*** Opening of SOURCE DATA ***

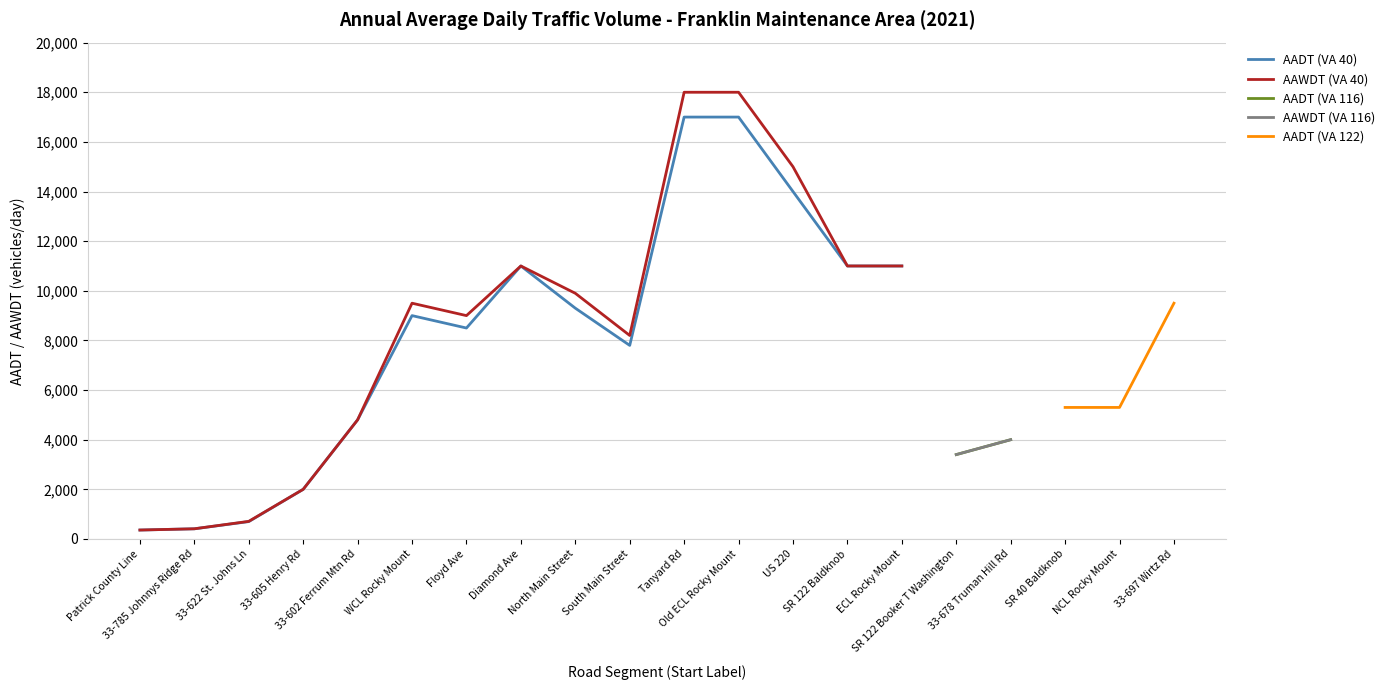

Which series has the largest range (max minus min)?

AAWDT (VA 40)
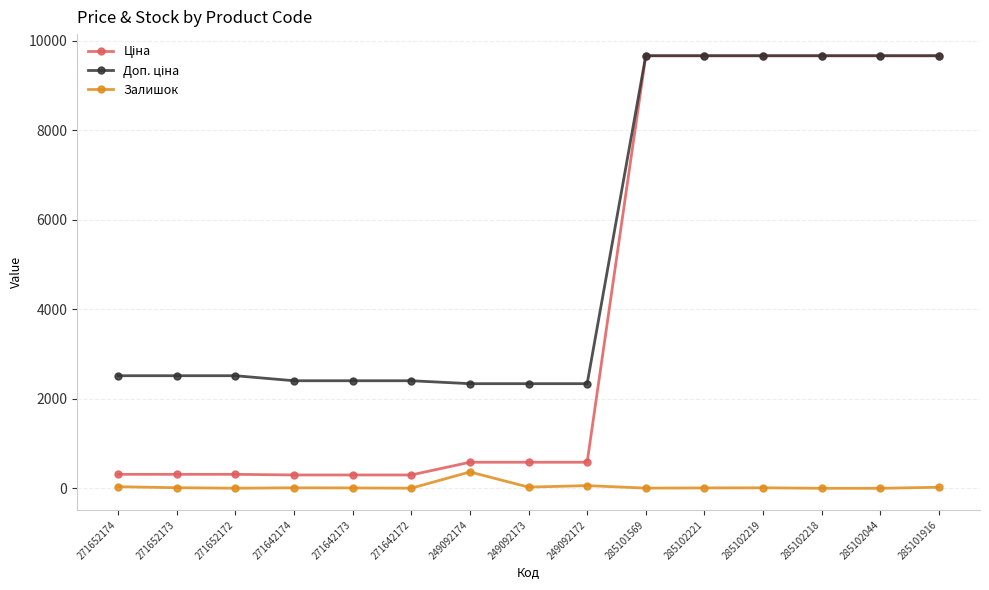

How many categories are shown in the chart?

15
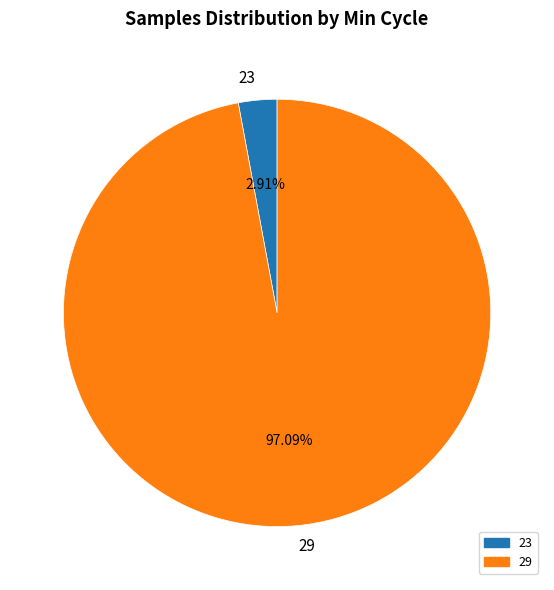

Does any single category account for the majority?

Yes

*** Close of SOURCE DATA ***

**EXERCISE GOAL**
Rewrite all the data with "chart" replaced by "graph" and everything else unchanged, and omit the pictures.

**RESULT**
Which series has the largest range (max minus min)?

AAWDT (VA 40)

How many categories are shown in the graph?

15

Does any single category account for the majority?

Yes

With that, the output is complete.